Desculpa. É que eu sou cheia de problemas. Tenho medo de gostar, de me apaixonar, de me entregar. Não é por falta de confiança, eu acredito em você. Mas quem sofre por amor uma vez, não esquece. E, pra mim, não tem sido fácil há muito tempo. Vivo tentando ficar bem, tentando ser melhor, tentando não me machucar, nem machucar ninguém. É complicado acreditar que vai dar certo dessa vez, já que deu errado quando pensava que seria pra sempre.
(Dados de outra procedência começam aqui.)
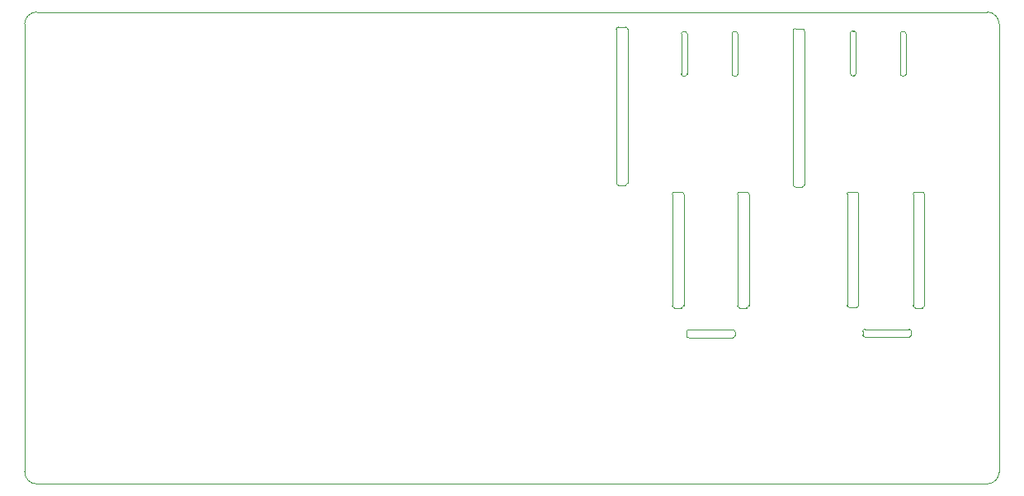
<source format=gbr>
G04 #@! TF.GenerationSoftware,KiCad,Pcbnew,5.1.9-73d0e3b20d~88~ubuntu18.04.1*
G04 #@! TF.CreationDate,2021-03-27T22:42:29+02:00*
G04 #@! TF.ProjectId,Electra,456c6563-7472-4612-9e6b-696361645f70,1*
G04 #@! TF.SameCoordinates,Original*
G04 #@! TF.FileFunction,Profile,NP*
%FSLAX46Y46*%
G04 Gerber Fmt 4.6, Leading zero omitted, Abs format (unit mm)*
G04 Created by KiCad (PCBNEW 5.1.9-73d0e3b20d~88~ubuntu18.04.1) date 2021-03-27 22:42:29*
%MOMM*%
%LPD*%
G01*
G04 APERTURE LIST*
G04 #@! TA.AperFunction,Profile*
%ADD10C,0.050000*%
G04 #@! TD*
G04 APERTURE END LIST*
D10*
X177290000Y-72225000D02*
G75*
G02*
X177515000Y-72450000I0J-225000D01*
G01*
X176565000Y-72225000D02*
X177290000Y-72225000D01*
X177515000Y-72450000D02*
X177515000Y-88250000D01*
X177290000Y-88475000D02*
X176565000Y-88475000D01*
X176340000Y-88250000D02*
X176340000Y-72450000D01*
X176340000Y-72450000D02*
G75*
G02*
X176565000Y-72225000I225000J0D01*
G01*
X176565000Y-88475000D02*
G75*
G02*
X176340000Y-88250000I0J225000D01*
G01*
X177515000Y-88250000D02*
G75*
G02*
X177290000Y-88475000I-225000J0D01*
G01*
X170165000Y-103980000D02*
X165645000Y-103980000D01*
X165645000Y-103980000D02*
G75*
G02*
X165420000Y-103755000I0J225000D01*
G01*
X165420000Y-103380000D02*
G75*
G02*
X165645000Y-103155000I225000J0D01*
G01*
X165420000Y-103755000D02*
X165420000Y-103380000D01*
X170390000Y-103755000D02*
G75*
G02*
X170165000Y-103980000I-225000J0D01*
G01*
X170390000Y-103380000D02*
X170390000Y-103755000D01*
X170165000Y-103155000D02*
G75*
G02*
X170390000Y-103380000I0J-225000D01*
G01*
X165645000Y-103155000D02*
X170165000Y-103155000D01*
X189610000Y-100895000D02*
X188885000Y-100895000D01*
X188885000Y-89005000D02*
X189610000Y-89005000D01*
X189835000Y-89230000D02*
X189835000Y-100670000D01*
X188660000Y-100670000D02*
X188660000Y-89230000D01*
X188660000Y-89230000D02*
G75*
G02*
X188885000Y-89005000I225000J0D01*
G01*
X188885000Y-100895000D02*
G75*
G02*
X188660000Y-100670000I0J225000D01*
G01*
X189610000Y-89005000D02*
G75*
G02*
X189835000Y-89230000I0J-225000D01*
G01*
X189835000Y-100670000D02*
G75*
G02*
X189610000Y-100895000I-225000J0D01*
G01*
X182840000Y-100865000D02*
X182115000Y-100865000D01*
X182115000Y-88975000D02*
X182840000Y-88975000D01*
X183065000Y-89200000D02*
X183065000Y-100640000D01*
X181890000Y-100640000D02*
X181890000Y-89200000D01*
X181890000Y-89200000D02*
G75*
G02*
X182115000Y-88975000I225000J0D01*
G01*
X182115000Y-100865000D02*
G75*
G02*
X181890000Y-100640000I0J225000D01*
G01*
X182840000Y-88975000D02*
G75*
G02*
X183065000Y-89200000I0J-225000D01*
G01*
X183065000Y-100640000D02*
G75*
G02*
X182840000Y-100865000I-225000J0D01*
G01*
X171590000Y-100895000D02*
X170865000Y-100895000D01*
X170865000Y-89005000D02*
X171590000Y-89005000D01*
X171815000Y-89230000D02*
X171815000Y-100670000D01*
X170640000Y-100670000D02*
X170640000Y-89230000D01*
X170640000Y-89230000D02*
G75*
G02*
X170865000Y-89005000I225000J0D01*
G01*
X170865000Y-100895000D02*
G75*
G02*
X170640000Y-100670000I0J225000D01*
G01*
X171590000Y-89005000D02*
G75*
G02*
X171815000Y-89230000I0J-225000D01*
G01*
X171815000Y-100670000D02*
G75*
G02*
X171590000Y-100895000I-225000J0D01*
G01*
X164175000Y-89005000D02*
X164900000Y-89005000D01*
X165125000Y-89230000D02*
X165125000Y-100670000D01*
X164900000Y-100895000D02*
X164175000Y-100895000D01*
X163950000Y-100670000D02*
X163950000Y-89230000D01*
X163950000Y-89230000D02*
G75*
G02*
X164175000Y-89005000I225000J0D01*
G01*
X164900000Y-89005000D02*
G75*
G02*
X165125000Y-89230000I0J-225000D01*
G01*
X164175000Y-100895000D02*
G75*
G02*
X163950000Y-100670000I0J225000D01*
G01*
X165125000Y-100670000D02*
G75*
G02*
X164900000Y-100895000I-225000J0D01*
G01*
X188475000Y-103700000D02*
G75*
G02*
X188250000Y-103925000I-225000J0D01*
G01*
X183730000Y-103925000D02*
G75*
G02*
X183505000Y-103700000I0J225000D01*
G01*
X183505000Y-103325000D02*
G75*
G02*
X183730000Y-103100000I225000J0D01*
G01*
X183730000Y-103100000D02*
X188250000Y-103100000D01*
X183505000Y-103700000D02*
X183505000Y-103325000D01*
X188250000Y-103100000D02*
G75*
G02*
X188475000Y-103325000I0J-225000D01*
G01*
X188250000Y-103925000D02*
X183730000Y-103925000D01*
X188475000Y-103325000D02*
X188475000Y-103700000D01*
X187705000Y-72500000D02*
G75*
G02*
X187930000Y-72725000I0J-225000D01*
G01*
X187340000Y-72730000D02*
G75*
G02*
X187565000Y-72505000I225000J0D01*
G01*
X187565000Y-77085000D02*
G75*
G02*
X187340000Y-76860000I0J225000D01*
G01*
X187700000Y-77085000D02*
X187565000Y-77085000D01*
X187340000Y-76860000D02*
X187340000Y-72730000D01*
X187930000Y-76860000D02*
G75*
G02*
X187705000Y-77085000I-225000J0D01*
G01*
X187565000Y-72505000D02*
X187705000Y-72500000D01*
X187930000Y-72725000D02*
X187930000Y-76860000D01*
X182585000Y-72450000D02*
G75*
G02*
X182810000Y-72675000I0J-225000D01*
G01*
X182220000Y-72680000D02*
G75*
G02*
X182445000Y-72455000I225000J0D01*
G01*
X182445000Y-77035000D02*
G75*
G02*
X182220000Y-76810000I0J225000D01*
G01*
X182580000Y-77035000D02*
X182445000Y-77035000D01*
X182220000Y-76810000D02*
X182220000Y-72680000D01*
X182810000Y-76810000D02*
G75*
G02*
X182585000Y-77035000I-225000J0D01*
G01*
X182445000Y-72455000D02*
X182585000Y-72450000D01*
X182810000Y-72675000D02*
X182810000Y-76810000D01*
X170455000Y-72510000D02*
G75*
G02*
X170680000Y-72735000I0J-225000D01*
G01*
X170090000Y-72740000D02*
G75*
G02*
X170315000Y-72515000I225000J0D01*
G01*
X170315000Y-77095000D02*
G75*
G02*
X170090000Y-76870000I0J225000D01*
G01*
X170450000Y-77095000D02*
X170315000Y-77095000D01*
X170090000Y-76870000D02*
X170090000Y-72740000D01*
X170680000Y-76870000D02*
G75*
G02*
X170455000Y-77095000I-225000J0D01*
G01*
X170315000Y-72515000D02*
X170455000Y-72510000D01*
X170680000Y-72735000D02*
X170680000Y-76870000D01*
X165235000Y-72510000D02*
G75*
G02*
X165460000Y-72735000I0J-225000D01*
G01*
X164870000Y-72740000D02*
G75*
G02*
X165095000Y-72515000I225000J0D01*
G01*
X165230000Y-77095000D02*
X165095000Y-77095000D01*
X165460000Y-76870000D02*
G75*
G02*
X165235000Y-77095000I-225000J0D01*
G01*
X165095000Y-72515000D02*
X165235000Y-72510000D01*
X165095000Y-77095000D02*
G75*
G02*
X164870000Y-76870000I0J225000D01*
G01*
X165460000Y-72735000D02*
X165460000Y-76870000D01*
X164870000Y-76870000D02*
X164870000Y-72740000D01*
X159375000Y-88060000D02*
G75*
G02*
X159150000Y-88285000I-225000J0D01*
G01*
X158425000Y-88285000D02*
G75*
G02*
X158200000Y-88060000I0J225000D01*
G01*
X159150000Y-72035000D02*
G75*
G02*
X159375000Y-72260000I0J-225000D01*
G01*
X158200000Y-72260000D02*
G75*
G02*
X158425000Y-72035000I225000J0D01*
G01*
X158200000Y-88060000D02*
X158200000Y-72260000D01*
X159150000Y-88285000D02*
X158425000Y-88285000D01*
X159375000Y-72260000D02*
X159375000Y-88060000D01*
X158425000Y-72035000D02*
X159150000Y-72035000D01*
X196250000Y-70500000D02*
G75*
G02*
X197500000Y-71750000I0J-1250000D01*
G01*
X197500000Y-117750000D02*
G75*
G02*
X196250000Y-119000000I-1250000J0D01*
G01*
X98750000Y-119000000D02*
G75*
G02*
X97500000Y-117750000I0J1250000D01*
G01*
X97500000Y-71750000D02*
G75*
G02*
X98750000Y-70500000I1250000J0D01*
G01*
X196250000Y-70500000D02*
X98750000Y-70500000D01*
X197500000Y-117750000D02*
X197500000Y-71750000D01*
X98750000Y-119000000D02*
X196250000Y-119000000D01*
X97500000Y-71750000D02*
X97500000Y-117750000D01*
M02*

</source>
Desculpa. Às vezes eu sou um pouco indiferente. Tento não deixar transparecer meus sentimentos, tento até mesmo não senti-los, mas não é culpa sua. Isso é defeito meu. Tenho sérios problemas com o amor. Acredito nele. Mas não que vá acontecer comigo. E, quando chega perto de acontecer, eu travo, fico com medo e fujo. E sei que sou cheia de manias bobas e que elas te irritam. Mas eu sou
assim. Acredito em coisas idiotas. Acho que é uma maneira que encontrei
de continuar acreditando em algo.
Desculpa. Não quero te magoar. Você me faz muito bem. Quando estou pensando em nós a vida fica mais bonita. Mas aí, o medo bate na minha porta. E eu não sei fazê-lo ir embora. Preciso aprender a esquecê-lo, mas não é fácil. Sinto muito se não consigo te dar o que você me dá. Só não desiste de mim. Um dia eu deixo o passado pra trás e vou viver com você.
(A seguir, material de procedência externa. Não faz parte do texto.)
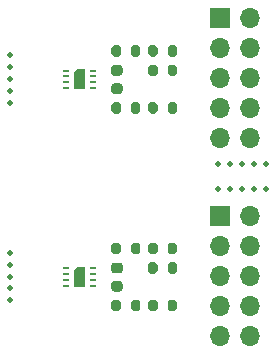
<source format=gbr>
%TF.GenerationSoftware,KiCad,Pcbnew,(5.1.9-0-10_14)*%
%TF.CreationDate,2021-03-23T19:07:49+01:00*%
%TF.ProjectId,itho_rv_sensor,6974686f-5f72-4765-9f73-656e736f722e,rev?*%
%TF.SameCoordinates,Original*%
%TF.FileFunction,Soldermask,Top*%
%TF.FilePolarity,Negative*%
%FSLAX46Y46*%
G04 Gerber Fmt 4.6, Leading zero omitted, Abs format (unit mm)*
G04 Created by KiCad (PCBNEW (5.1.9-0-10_14)) date 2021-03-23 19:07:49*
%MOMM*%
%LPD*%
G01*
G04 APERTURE LIST*
%ADD10C,0.500000*%
%ADD11R,1.700000X1.700000*%
%ADD12O,1.700000X1.700000*%
%ADD13C,0.100000*%
%ADD14R,0.550000X0.250000*%
G04 APERTURE END LIST*
D10*
%TO.C,REF\u002A\u002A*%
X131906000Y-92692000D03*
X135906000Y-92692000D03*
X132906000Y-92692000D03*
X134906000Y-92692000D03*
X133906000Y-92692000D03*
X131906000Y-94792000D03*
X132906000Y-94792000D03*
X133906000Y-94792000D03*
X134906000Y-94792000D03*
X135906000Y-94792000D03*
%TD*%
D11*
%TO.C,J1*%
X132080000Y-97028000D03*
D12*
X134620000Y-97028000D03*
X132080000Y-99568000D03*
X134620000Y-99568000D03*
X132080000Y-102108000D03*
X134620000Y-102108000D03*
X132080000Y-104648000D03*
X134620000Y-104648000D03*
X132080000Y-107188000D03*
X134620000Y-107188000D03*
%TD*%
D13*
%TO.C,U1*%
G36*
X120642000Y-103085000D02*
G01*
X119642000Y-103085000D01*
X119642000Y-101685000D01*
X119942000Y-101385000D01*
X120642000Y-101385000D01*
X120642000Y-103085000D01*
G37*
D14*
X121317000Y-101485000D03*
X121317000Y-101985000D03*
X121317000Y-102485000D03*
X121317000Y-102985000D03*
X118967000Y-102985000D03*
X118967000Y-102485000D03*
X118967000Y-101985000D03*
X118967000Y-101485000D03*
%TD*%
%TO.C,C1*%
G36*
G01*
X123567000Y-103473000D02*
X123067000Y-103473000D01*
G75*
G02*
X122842000Y-103248000I0J225000D01*
G01*
X122842000Y-102798000D01*
G75*
G02*
X123067000Y-102573000I225000J0D01*
G01*
X123567000Y-102573000D01*
G75*
G02*
X123792000Y-102798000I0J-225000D01*
G01*
X123792000Y-103248000D01*
G75*
G02*
X123567000Y-103473000I-225000J0D01*
G01*
G37*
G36*
G01*
X123567000Y-101923000D02*
X123067000Y-101923000D01*
G75*
G02*
X122842000Y-101698000I0J225000D01*
G01*
X122842000Y-101248000D01*
G75*
G02*
X123067000Y-101023000I225000J0D01*
G01*
X123567000Y-101023000D01*
G75*
G02*
X123792000Y-101248000I0J-225000D01*
G01*
X123792000Y-101698000D01*
G75*
G02*
X123567000Y-101923000I-225000J0D01*
G01*
G37*
%TD*%
%TO.C,R3*%
G36*
G01*
X128415000Y-104373000D02*
X128415000Y-104923000D01*
G75*
G02*
X128215000Y-105123000I-200000J0D01*
G01*
X127815000Y-105123000D01*
G75*
G02*
X127615000Y-104923000I0J200000D01*
G01*
X127615000Y-104373000D01*
G75*
G02*
X127815000Y-104173000I200000J0D01*
G01*
X128215000Y-104173000D01*
G75*
G02*
X128415000Y-104373000I0J-200000D01*
G01*
G37*
G36*
G01*
X126765000Y-104373000D02*
X126765000Y-104923000D01*
G75*
G02*
X126565000Y-105123000I-200000J0D01*
G01*
X126165000Y-105123000D01*
G75*
G02*
X125965000Y-104923000I0J200000D01*
G01*
X125965000Y-104373000D01*
G75*
G02*
X126165000Y-104173000I200000J0D01*
G01*
X126565000Y-104173000D01*
G75*
G02*
X126765000Y-104373000I0J-200000D01*
G01*
G37*
%TD*%
%TO.C,R2*%
G36*
G01*
X122854000Y-100097000D02*
X122854000Y-99547000D01*
G75*
G02*
X123054000Y-99347000I200000J0D01*
G01*
X123454000Y-99347000D01*
G75*
G02*
X123654000Y-99547000I0J-200000D01*
G01*
X123654000Y-100097000D01*
G75*
G02*
X123454000Y-100297000I-200000J0D01*
G01*
X123054000Y-100297000D01*
G75*
G02*
X122854000Y-100097000I0J200000D01*
G01*
G37*
G36*
G01*
X124504000Y-100097000D02*
X124504000Y-99547000D01*
G75*
G02*
X124704000Y-99347000I200000J0D01*
G01*
X125104000Y-99347000D01*
G75*
G02*
X125304000Y-99547000I0J-200000D01*
G01*
X125304000Y-100097000D01*
G75*
G02*
X125104000Y-100297000I-200000J0D01*
G01*
X124704000Y-100297000D01*
G75*
G02*
X124504000Y-100097000I0J200000D01*
G01*
G37*
%TD*%
%TO.C,R1*%
G36*
G01*
X122854000Y-104923000D02*
X122854000Y-104373000D01*
G75*
G02*
X123054000Y-104173000I200000J0D01*
G01*
X123454000Y-104173000D01*
G75*
G02*
X123654000Y-104373000I0J-200000D01*
G01*
X123654000Y-104923000D01*
G75*
G02*
X123454000Y-105123000I-200000J0D01*
G01*
X123054000Y-105123000D01*
G75*
G02*
X122854000Y-104923000I0J200000D01*
G01*
G37*
G36*
G01*
X124504000Y-104923000D02*
X124504000Y-104373000D01*
G75*
G02*
X124704000Y-104173000I200000J0D01*
G01*
X125104000Y-104173000D01*
G75*
G02*
X125304000Y-104373000I0J-200000D01*
G01*
X125304000Y-104923000D01*
G75*
G02*
X125104000Y-105123000I-200000J0D01*
G01*
X124704000Y-105123000D01*
G75*
G02*
X124504000Y-104923000I0J200000D01*
G01*
G37*
%TD*%
%TO.C,R5*%
G36*
G01*
X128415000Y-101198000D02*
X128415000Y-101748000D01*
G75*
G02*
X128215000Y-101948000I-200000J0D01*
G01*
X127815000Y-101948000D01*
G75*
G02*
X127615000Y-101748000I0J200000D01*
G01*
X127615000Y-101198000D01*
G75*
G02*
X127815000Y-100998000I200000J0D01*
G01*
X128215000Y-100998000D01*
G75*
G02*
X128415000Y-101198000I0J-200000D01*
G01*
G37*
G36*
G01*
X126765000Y-101198000D02*
X126765000Y-101748000D01*
G75*
G02*
X126565000Y-101948000I-200000J0D01*
G01*
X126165000Y-101948000D01*
G75*
G02*
X125965000Y-101748000I0J200000D01*
G01*
X125965000Y-101198000D01*
G75*
G02*
X126165000Y-100998000I200000J0D01*
G01*
X126565000Y-100998000D01*
G75*
G02*
X126765000Y-101198000I0J-200000D01*
G01*
G37*
%TD*%
%TO.C,R4*%
G36*
G01*
X125966000Y-100097000D02*
X125966000Y-99547000D01*
G75*
G02*
X126166000Y-99347000I200000J0D01*
G01*
X126566000Y-99347000D01*
G75*
G02*
X126766000Y-99547000I0J-200000D01*
G01*
X126766000Y-100097000D01*
G75*
G02*
X126566000Y-100297000I-200000J0D01*
G01*
X126166000Y-100297000D01*
G75*
G02*
X125966000Y-100097000I0J200000D01*
G01*
G37*
G36*
G01*
X127616000Y-100097000D02*
X127616000Y-99547000D01*
G75*
G02*
X127816000Y-99347000I200000J0D01*
G01*
X128216000Y-99347000D01*
G75*
G02*
X128416000Y-99547000I0J-200000D01*
G01*
X128416000Y-100097000D01*
G75*
G02*
X128216000Y-100297000I-200000J0D01*
G01*
X127816000Y-100297000D01*
G75*
G02*
X127616000Y-100097000I0J200000D01*
G01*
G37*
%TD*%
D10*
%TO.C,REF\u002A\u002A*%
X114223000Y-102195000D03*
X114223000Y-103195000D03*
X114223000Y-101195000D03*
X114223000Y-104195000D03*
X114223000Y-100195000D03*
%TD*%
%TO.C,REF\u002A\u002A*%
X114223000Y-83465000D03*
X114223000Y-87465000D03*
X114223000Y-84465000D03*
X114223000Y-86465000D03*
X114223000Y-85465000D03*
%TD*%
%TO.C,R5*%
G36*
G01*
X126765000Y-84468000D02*
X126765000Y-85018000D01*
G75*
G02*
X126565000Y-85218000I-200000J0D01*
G01*
X126165000Y-85218000D01*
G75*
G02*
X125965000Y-85018000I0J200000D01*
G01*
X125965000Y-84468000D01*
G75*
G02*
X126165000Y-84268000I200000J0D01*
G01*
X126565000Y-84268000D01*
G75*
G02*
X126765000Y-84468000I0J-200000D01*
G01*
G37*
G36*
G01*
X128415000Y-84468000D02*
X128415000Y-85018000D01*
G75*
G02*
X128215000Y-85218000I-200000J0D01*
G01*
X127815000Y-85218000D01*
G75*
G02*
X127615000Y-85018000I0J200000D01*
G01*
X127615000Y-84468000D01*
G75*
G02*
X127815000Y-84268000I200000J0D01*
G01*
X128215000Y-84268000D01*
G75*
G02*
X128415000Y-84468000I0J-200000D01*
G01*
G37*
%TD*%
%TO.C,R4*%
G36*
G01*
X127616000Y-83367000D02*
X127616000Y-82817000D01*
G75*
G02*
X127816000Y-82617000I200000J0D01*
G01*
X128216000Y-82617000D01*
G75*
G02*
X128416000Y-82817000I0J-200000D01*
G01*
X128416000Y-83367000D01*
G75*
G02*
X128216000Y-83567000I-200000J0D01*
G01*
X127816000Y-83567000D01*
G75*
G02*
X127616000Y-83367000I0J200000D01*
G01*
G37*
G36*
G01*
X125966000Y-83367000D02*
X125966000Y-82817000D01*
G75*
G02*
X126166000Y-82617000I200000J0D01*
G01*
X126566000Y-82617000D01*
G75*
G02*
X126766000Y-82817000I0J-200000D01*
G01*
X126766000Y-83367000D01*
G75*
G02*
X126566000Y-83567000I-200000J0D01*
G01*
X126166000Y-83567000D01*
G75*
G02*
X125966000Y-83367000I0J200000D01*
G01*
G37*
%TD*%
%TO.C,R3*%
G36*
G01*
X126765000Y-87643000D02*
X126765000Y-88193000D01*
G75*
G02*
X126565000Y-88393000I-200000J0D01*
G01*
X126165000Y-88393000D01*
G75*
G02*
X125965000Y-88193000I0J200000D01*
G01*
X125965000Y-87643000D01*
G75*
G02*
X126165000Y-87443000I200000J0D01*
G01*
X126565000Y-87443000D01*
G75*
G02*
X126765000Y-87643000I0J-200000D01*
G01*
G37*
G36*
G01*
X128415000Y-87643000D02*
X128415000Y-88193000D01*
G75*
G02*
X128215000Y-88393000I-200000J0D01*
G01*
X127815000Y-88393000D01*
G75*
G02*
X127615000Y-88193000I0J200000D01*
G01*
X127615000Y-87643000D01*
G75*
G02*
X127815000Y-87443000I200000J0D01*
G01*
X128215000Y-87443000D01*
G75*
G02*
X128415000Y-87643000I0J-200000D01*
G01*
G37*
%TD*%
%TO.C,R2*%
G36*
G01*
X124504000Y-83367000D02*
X124504000Y-82817000D01*
G75*
G02*
X124704000Y-82617000I200000J0D01*
G01*
X125104000Y-82617000D01*
G75*
G02*
X125304000Y-82817000I0J-200000D01*
G01*
X125304000Y-83367000D01*
G75*
G02*
X125104000Y-83567000I-200000J0D01*
G01*
X124704000Y-83567000D01*
G75*
G02*
X124504000Y-83367000I0J200000D01*
G01*
G37*
G36*
G01*
X122854000Y-83367000D02*
X122854000Y-82817000D01*
G75*
G02*
X123054000Y-82617000I200000J0D01*
G01*
X123454000Y-82617000D01*
G75*
G02*
X123654000Y-82817000I0J-200000D01*
G01*
X123654000Y-83367000D01*
G75*
G02*
X123454000Y-83567000I-200000J0D01*
G01*
X123054000Y-83567000D01*
G75*
G02*
X122854000Y-83367000I0J200000D01*
G01*
G37*
%TD*%
%TO.C,R1*%
G36*
G01*
X124504000Y-88193000D02*
X124504000Y-87643000D01*
G75*
G02*
X124704000Y-87443000I200000J0D01*
G01*
X125104000Y-87443000D01*
G75*
G02*
X125304000Y-87643000I0J-200000D01*
G01*
X125304000Y-88193000D01*
G75*
G02*
X125104000Y-88393000I-200000J0D01*
G01*
X124704000Y-88393000D01*
G75*
G02*
X124504000Y-88193000I0J200000D01*
G01*
G37*
G36*
G01*
X122854000Y-88193000D02*
X122854000Y-87643000D01*
G75*
G02*
X123054000Y-87443000I200000J0D01*
G01*
X123454000Y-87443000D01*
G75*
G02*
X123654000Y-87643000I0J-200000D01*
G01*
X123654000Y-88193000D01*
G75*
G02*
X123454000Y-88393000I-200000J0D01*
G01*
X123054000Y-88393000D01*
G75*
G02*
X122854000Y-88193000I0J200000D01*
G01*
G37*
%TD*%
%TO.C,C1*%
G36*
G01*
X123567000Y-85193000D02*
X123067000Y-85193000D01*
G75*
G02*
X122842000Y-84968000I0J225000D01*
G01*
X122842000Y-84518000D01*
G75*
G02*
X123067000Y-84293000I225000J0D01*
G01*
X123567000Y-84293000D01*
G75*
G02*
X123792000Y-84518000I0J-225000D01*
G01*
X123792000Y-84968000D01*
G75*
G02*
X123567000Y-85193000I-225000J0D01*
G01*
G37*
G36*
G01*
X123567000Y-86743000D02*
X123067000Y-86743000D01*
G75*
G02*
X122842000Y-86518000I0J225000D01*
G01*
X122842000Y-86068000D01*
G75*
G02*
X123067000Y-85843000I225000J0D01*
G01*
X123567000Y-85843000D01*
G75*
G02*
X123792000Y-86068000I0J-225000D01*
G01*
X123792000Y-86518000D01*
G75*
G02*
X123567000Y-86743000I-225000J0D01*
G01*
G37*
%TD*%
D14*
%TO.C,U1*%
X118967000Y-84755000D03*
X118967000Y-85255000D03*
X118967000Y-85755000D03*
X118967000Y-86255000D03*
X121317000Y-86255000D03*
X121317000Y-85755000D03*
X121317000Y-85255000D03*
X121317000Y-84755000D03*
D13*
G36*
X120642000Y-86355000D02*
G01*
X119642000Y-86355000D01*
X119642000Y-84955000D01*
X119942000Y-84655000D01*
X120642000Y-84655000D01*
X120642000Y-86355000D01*
G37*
%TD*%
D12*
%TO.C,J1*%
X134620000Y-90458000D03*
X132080000Y-90458000D03*
X134620000Y-87918000D03*
X132080000Y-87918000D03*
X134620000Y-85378000D03*
X132080000Y-85378000D03*
X134620000Y-82838000D03*
X132080000Y-82838000D03*
X134620000Y-80298000D03*
D11*
X132080000Y-80298000D03*
%TD*%
M02*

</source>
Desculpa. Nem sempre penso nos sentimentos dos outros. Passo tanto tempo achando que meus problemas não têm solução que acabo me esquecendo que não sou a única que tem problemas. Parece egoísmo, eu sei, mas é que eu fico o tempo todo tentando aparentar bem e é difícil quando, na verdade, estou péssima.